Nun wird damit argumentiert, dass man mit der Initiative in Artikel 10a Absatz 2 der Bundesverfassung auch noch die Gleichstellungsthematik aufgenommen haben soll: "Niemand darf eine Person zwingen, ihr Gesicht aufgrund ihres Geschlechts zu verhüllen." Damit wird aber im Prinzip versucht, zusätzlich zur sicherheitspolitischen Dimension auch noch eine gesellschaftspolitische Dimension anzuhängen: auf der einen Seite das Ziel der Aufrechterhaltung der öffentlichen Sicherheit und Ordnung, auf der anderen Seite der Aspekt der Verhinderung der Unterdrückung von Frauen, denen das Tragen einer Gesichtsverhüllung aufgezwungen wird.

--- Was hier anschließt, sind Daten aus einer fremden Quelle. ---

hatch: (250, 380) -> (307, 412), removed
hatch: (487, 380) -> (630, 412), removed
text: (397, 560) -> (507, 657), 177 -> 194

Doch auch der bereits behandelte indirekte Gegenvorschlag vermischt verschiedene Themenfelder miteinander. So will man mit einem neuen, völlig unnötigen Gesetz und mit Änderungen anderer Erlasse der Volksinitiative den Wind aus den Segeln nehmen, wohl einzig und allein in der Hoffnung, damit die Volksinitiative abzuschiessen. So sollen Personen bestraft werden, die wiederholt Aufforderungen durch Schweizer Behörden, das Gesicht zu enthüllen, keine Folge leisten. Als Beispiel werden Polizeieinsätze, Billettkontrollen im öffentlichen Verkehr oder das Vorsprechen bei Behörden genannt. Mit Verlaub - obwohl es mein Vorredner vorhin bestätigt hat - kann ich mir schlicht und einfach keine Situation vorstellen, in der eine vollverhüllte Person bei einer Behörde vorsprechen kann, einen Ausweis beantragen kann und ohne Identifikation auch noch bedient wird - völlig absurd. Auch die Konferenz der kantonalen Justiz- und Polizeidirektorinnen und -direktoren ist der Auffassung, dass der geltende gesetzliche Rahmen durchaus genügt und die Kantone diese Frage selber beantworten können.
Die entscheidende Frage, die sich stellt, ist also, ob in Bezug auf die Gesichtsverhüllung ein gesetzgeberischer Handlungsbedarf besteht oder nicht oder ob es eine Änderung in der Verfassung braucht - ja oder nein. Mit anderen Worten leisten wir uns einmal mehr simple Symbolpolitik.
Die Volksinitiative empfehle ich zur Ablehnung, weil sie schlichtweg eine Worthülse ist und Kleidervorschriften nicht in unsere Verfassung gehören.